The Accra West Region of the Electricity Company of Ghana (ECG) recovered six gigawatt hours (GWh) of stolen power, amounting to GH¢3.2 million last year.
The amount is GH¢700,000 higher than the GH¢2.5 million recoveries it made in 2020 of four GWh.
“What it means is that we identified culprits and estimated the amount of power they might have used, billed and charged them accordingly. These are punitive charges, comprising the cost of energy used and administrative charges,” the Accra West Regional Manager of the ECG, Ebenezer Ghunney, told the Daily Graphic.
The region, with a customer base of about 600,000 covers the Ablekuma, Bortianor, Achimota, Dansoman, Korle Bu, Nsawam, Kaneshie and Amasaman districts of ECG.
Mr Ghunney said in 2021, a team from the region undertook 13,000 targeted visits, out of which the majority; about 90 per cent were found to have engaged in illegalities.
The illegalities included meter bypasses, meter tampering and reconnection without recourse to the ECG.
“If you don’t undertake targeted visits, the probability of you getting persons engaged in illegalities is low,” he explained.
The Accra West Regional Manager indicated that the company adopted a number of procedures to uncover illegality, which was responsible for revenue losses.
One of the procedures, Mr Ghunney said, was the “non-purchase” strategy for prepaid customers “where we go into our system to check persons who have not bought power for some time now.
“Once such persons have been identified, we go and visit to find out why they are not coming to buy credit,” he explained.
In some cases, the regional manager said, the customers genuinely might have travelled, saying in most cases, “those non-purchases turn out to be persons who have engaged in illegalities”.
Mr Ghunney said the company recently secured some new smart meters, seven of which were installed at Achimota.
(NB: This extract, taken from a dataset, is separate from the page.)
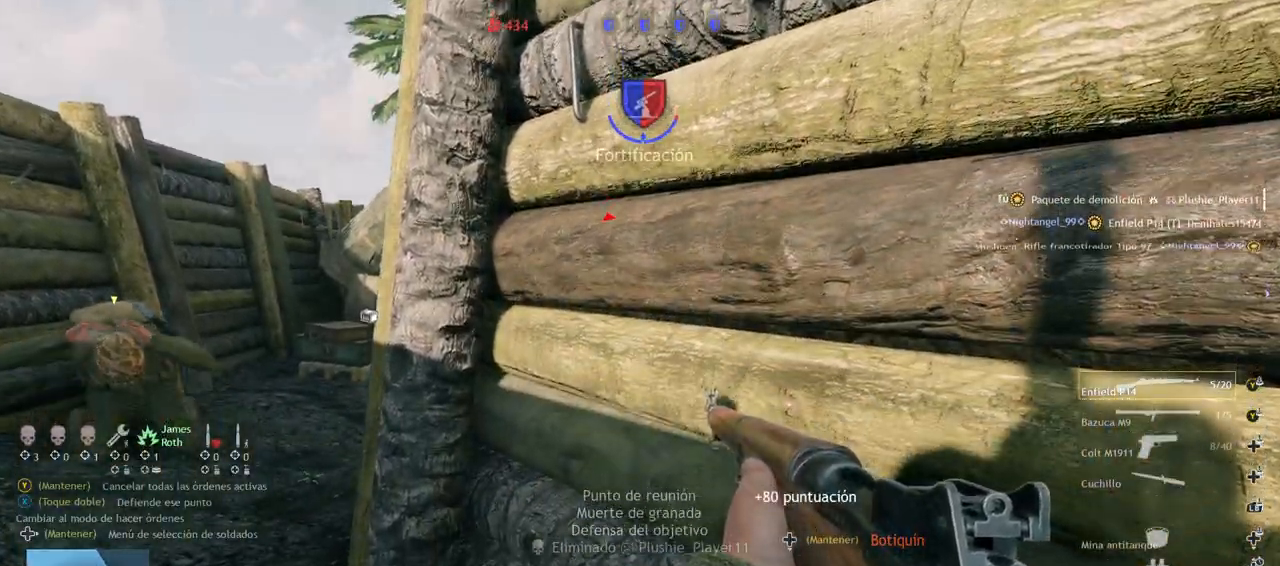
{"dt_ms": 500, "buttons": [], "left_stick": "up", "right_stick": "right", "events": [[233, "right_stick", "right"], [250, "left_stick", "up"], [333, "L3", "down"], [500, "L3", "up"]]}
He said the meters had the technology to notify the company’s control system if someone tampered with them.
“We installed seven and within two weeks we realised that five had been tampered with and we went out and accosted those people,” he said.
Mr Ghunney admitted that the ECG would need more of such meters to check illegality.
He said the Millennium Development Authority was assisting ECG to undertake a Meter Management System Project, where information from all smart meters would be aggregated within one system and then monitored.
“With such a project, the issue of physical visit would not be required – the meters themselves would be talking to the system and we will be getting alerts if there is tampering or anything that the meter deems to be odd,” he said.
Mr Ghunney added that the company was embracing technology fully because relying on physical visits was arduous, looking at the customer base and a rise in sophisticated power theft.
On dealing with illegalities, the ECG regional manager said one of the measures being adopted was customer education to get people to stop engaging in them.
Another measure, Mr Ghunney said, was the prosecution and surcharging of persons caught in power theft.
“The ECG has sent a proposal to the Energy Commission for a revision of the punitive sanctions for illegal connection offences contained in the new draft Legislative Instrument. By this proposal, we are asking for tougher punitive measures,” he said.